Virtual blue skies brighten the office of the future
There is light at hand for those who toil away in a poorly-lit office. Scientists at the CeBIT high-tech fair have developed a system that gives the feeling of working outside under blue skies.
The system, called "virtual sky", uses large flat-screen ceiling panels with 288 tiny light-emitting diodes (LEDs) that can each produce red, blue, green and white -- giving a total of 16 million colour combinations.
The LEDs can also create moving shapes, such as clouds, and reflect the changing light of the day, including sunrises and sunsets, depending on the time.
The effect is that when you look up from your desk, you feel as if you are gazing into a bright spring sky with small billowing clouds passing slowly by.
Studies have shown that the feeling of space dramatically improves workers' productivity, explained Matthias Bues, the scientist at the Fraunhofer Institute who designed the new system.
"It really makes you feel like you are outside," he told AFP.
"Light is so important to your sense of well-being and people love the feeling that they are not actually in the office," he added.
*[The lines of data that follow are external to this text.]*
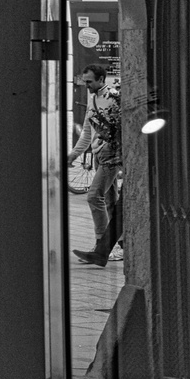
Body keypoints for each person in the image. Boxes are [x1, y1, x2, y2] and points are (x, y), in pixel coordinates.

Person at [70, 63, 122, 267]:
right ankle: (119, 245)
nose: (87, 86)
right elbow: (87, 130)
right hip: (101, 155)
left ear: (101, 79)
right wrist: (74, 153)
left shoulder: (114, 98)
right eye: (85, 82)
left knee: (94, 196)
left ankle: (102, 244)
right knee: (110, 201)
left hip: (112, 155)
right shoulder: (93, 99)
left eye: (90, 82)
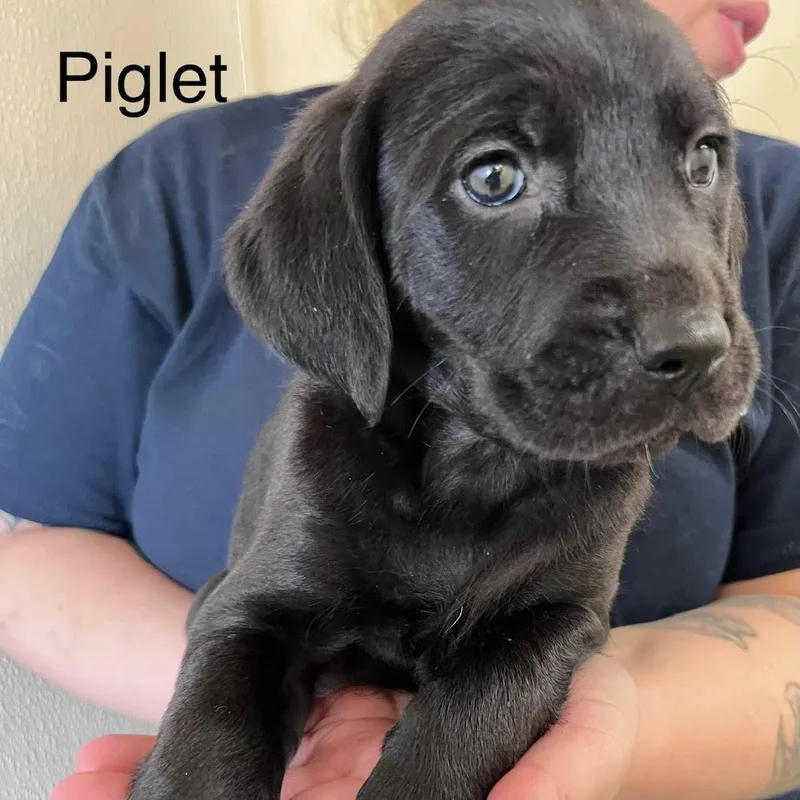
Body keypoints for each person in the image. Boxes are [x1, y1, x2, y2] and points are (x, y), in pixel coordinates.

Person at [0, 0, 798, 798]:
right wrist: (265, 719)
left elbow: (554, 621)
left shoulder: (782, 203)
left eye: (698, 163)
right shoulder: (177, 185)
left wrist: (622, 735)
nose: (689, 325)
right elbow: (221, 610)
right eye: (496, 175)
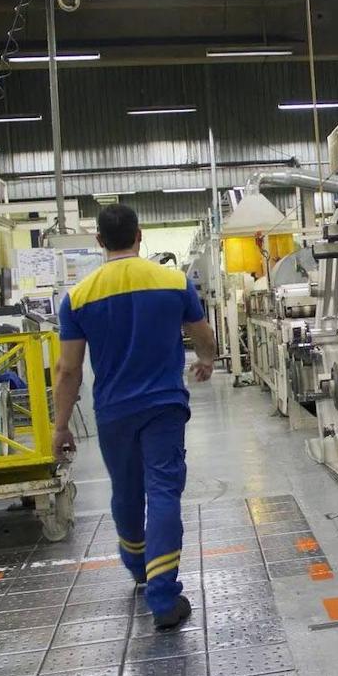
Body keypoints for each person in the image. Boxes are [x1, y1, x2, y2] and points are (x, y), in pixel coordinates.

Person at [52, 204, 217, 632]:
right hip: (164, 407)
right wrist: (206, 360)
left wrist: (60, 425)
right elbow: (201, 333)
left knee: (126, 493)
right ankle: (163, 597)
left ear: (99, 241)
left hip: (114, 412)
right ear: (139, 235)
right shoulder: (173, 281)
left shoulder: (78, 297)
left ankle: (139, 565)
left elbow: (68, 370)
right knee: (163, 491)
He said that interest had flooded in since announcing the launch of the new system at this year's CeBIT, the world's biggest high-tech fair in the northern German city of Hanover.
"We have had very strong interest from several companies. Make no mistake, you will be seeing this in real offices very soon," he predicted.
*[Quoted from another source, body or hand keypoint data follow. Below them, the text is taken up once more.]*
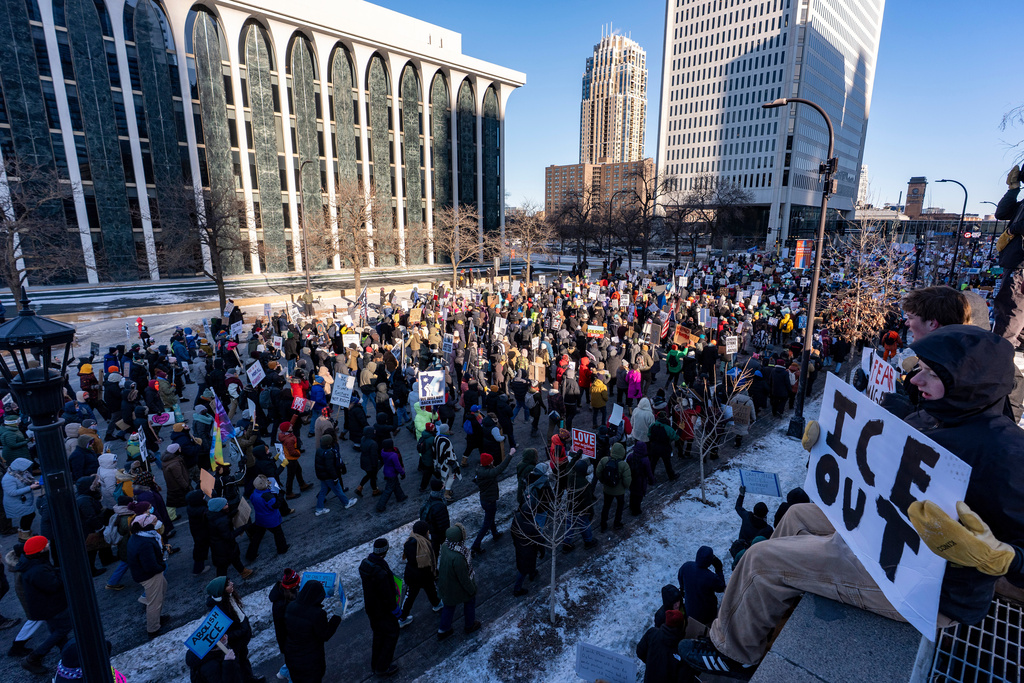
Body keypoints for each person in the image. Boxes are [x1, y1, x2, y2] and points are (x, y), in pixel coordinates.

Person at [679, 324, 1024, 675]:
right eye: (921, 368)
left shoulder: (1006, 454)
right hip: (884, 535)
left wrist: (1003, 558)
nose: (917, 380)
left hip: (921, 585)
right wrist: (828, 448)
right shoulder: (942, 414)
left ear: (966, 384)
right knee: (797, 515)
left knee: (761, 560)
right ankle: (769, 604)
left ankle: (731, 652)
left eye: (932, 374)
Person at [18, 536, 71, 675]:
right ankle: (33, 657)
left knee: (57, 631)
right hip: (52, 606)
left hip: (45, 607)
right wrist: (61, 572)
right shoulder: (38, 569)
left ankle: (68, 654)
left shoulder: (32, 564)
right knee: (62, 629)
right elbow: (54, 585)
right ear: (40, 550)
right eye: (45, 545)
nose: (48, 545)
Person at [206, 577, 263, 683]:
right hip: (235, 642)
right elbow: (224, 634)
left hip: (241, 639)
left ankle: (249, 678)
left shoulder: (228, 598)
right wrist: (243, 630)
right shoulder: (219, 611)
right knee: (237, 665)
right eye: (228, 584)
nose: (232, 584)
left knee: (243, 658)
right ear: (221, 590)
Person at [284, 580, 341, 683]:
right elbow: (325, 635)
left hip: (292, 657)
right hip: (310, 662)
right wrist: (337, 616)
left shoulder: (290, 606)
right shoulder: (317, 614)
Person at [358, 538, 401, 677]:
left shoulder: (366, 565)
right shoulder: (380, 573)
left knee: (379, 635)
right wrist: (395, 608)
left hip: (372, 608)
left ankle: (375, 663)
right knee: (392, 634)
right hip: (382, 610)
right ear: (385, 551)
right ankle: (382, 667)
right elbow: (387, 596)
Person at [992, 164, 1024, 345]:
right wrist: (1013, 190)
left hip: (1020, 264)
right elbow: (1001, 212)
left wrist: (1013, 229)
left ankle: (1001, 350)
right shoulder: (1022, 204)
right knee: (1011, 306)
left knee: (1011, 307)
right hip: (1014, 262)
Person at [126, 513, 169, 638]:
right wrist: (162, 567)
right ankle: (153, 628)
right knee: (155, 602)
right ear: (148, 526)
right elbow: (150, 566)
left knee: (162, 589)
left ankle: (156, 618)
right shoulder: (145, 543)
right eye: (155, 522)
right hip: (150, 576)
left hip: (145, 574)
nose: (158, 523)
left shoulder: (138, 536)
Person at [437, 524, 482, 640]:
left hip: (447, 584)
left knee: (449, 605)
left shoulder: (445, 546)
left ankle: (443, 629)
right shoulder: (458, 557)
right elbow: (464, 578)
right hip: (456, 587)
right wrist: (472, 589)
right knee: (470, 601)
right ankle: (470, 625)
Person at [636, 609, 705, 683]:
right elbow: (684, 679)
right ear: (682, 627)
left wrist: (653, 663)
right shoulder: (682, 650)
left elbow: (640, 652)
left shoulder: (652, 633)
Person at [399, 520, 442, 627]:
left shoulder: (409, 542)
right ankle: (436, 604)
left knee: (409, 597)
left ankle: (402, 617)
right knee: (431, 590)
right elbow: (428, 563)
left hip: (411, 575)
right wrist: (433, 573)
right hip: (424, 575)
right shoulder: (425, 546)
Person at [206, 497, 254, 580]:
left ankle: (243, 571)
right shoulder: (221, 521)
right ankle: (220, 584)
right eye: (225, 504)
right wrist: (243, 528)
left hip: (218, 546)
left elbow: (221, 519)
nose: (228, 505)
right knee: (223, 566)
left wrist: (231, 514)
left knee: (234, 558)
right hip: (224, 547)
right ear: (219, 508)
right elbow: (229, 536)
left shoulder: (211, 514)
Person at [678, 546, 726, 627]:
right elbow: (721, 587)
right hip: (707, 615)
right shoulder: (711, 577)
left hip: (689, 611)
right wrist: (719, 569)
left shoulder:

He added there had also been interest from hospitals and nursing homes. "It can be extremely therapeutic for people who cannot go outside very often" such as the elderly, infirm or handicapped.
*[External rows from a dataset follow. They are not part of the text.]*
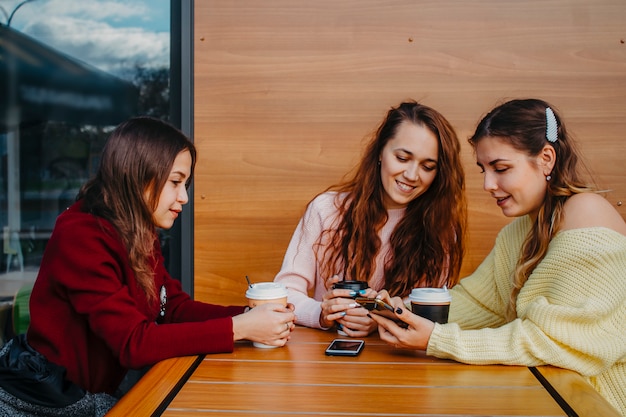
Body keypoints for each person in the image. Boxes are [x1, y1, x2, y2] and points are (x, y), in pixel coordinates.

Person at [0, 117, 296, 416]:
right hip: (46, 400)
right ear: (138, 175)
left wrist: (249, 316)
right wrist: (240, 328)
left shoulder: (136, 230)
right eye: (176, 182)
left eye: (186, 184)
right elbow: (134, 343)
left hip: (91, 392)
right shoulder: (81, 235)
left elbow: (173, 308)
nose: (184, 197)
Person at [371, 98, 626, 415]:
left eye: (501, 169)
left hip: (589, 402)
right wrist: (400, 311)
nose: (488, 185)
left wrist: (438, 339)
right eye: (484, 169)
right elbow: (480, 302)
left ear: (546, 159)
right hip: (546, 390)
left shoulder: (587, 215)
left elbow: (557, 344)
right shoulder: (522, 229)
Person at [274, 100, 466, 337]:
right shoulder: (325, 210)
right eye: (403, 158)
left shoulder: (441, 229)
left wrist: (381, 317)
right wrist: (323, 313)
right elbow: (285, 292)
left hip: (400, 359)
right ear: (380, 152)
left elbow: (430, 308)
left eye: (427, 167)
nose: (412, 175)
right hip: (323, 355)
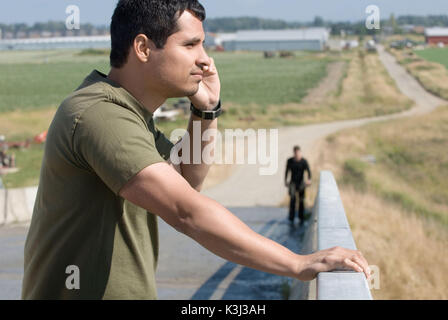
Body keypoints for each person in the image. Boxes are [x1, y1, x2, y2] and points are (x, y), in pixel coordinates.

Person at [22, 0, 370, 300]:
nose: (205, 60)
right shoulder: (99, 114)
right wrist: (298, 263)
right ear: (143, 48)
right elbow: (186, 210)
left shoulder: (129, 115)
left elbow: (187, 180)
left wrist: (206, 111)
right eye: (191, 45)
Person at [285, 146, 311, 225]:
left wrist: (309, 179)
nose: (297, 154)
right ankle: (291, 217)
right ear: (294, 153)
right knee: (292, 200)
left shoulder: (304, 161)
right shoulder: (290, 161)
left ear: (300, 152)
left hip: (301, 183)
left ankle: (301, 217)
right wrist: (286, 180)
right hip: (292, 182)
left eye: (298, 153)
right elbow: (287, 171)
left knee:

And as "virtual sky" uses LEDs rather than fluorescent strips, it is also more environmentally friendly than most current lighting systems.
The panels, measuring 50 square centimetres (eight square inches) cost around 1,200 euros ($1,600) each.
The CeBIT, which runs until March 10, this year welcomes around 4,200 exhibitors showcasing the inventions of the future, from tech behemoths such as Microsoft and Google to one-man-bands with a quirky gadget.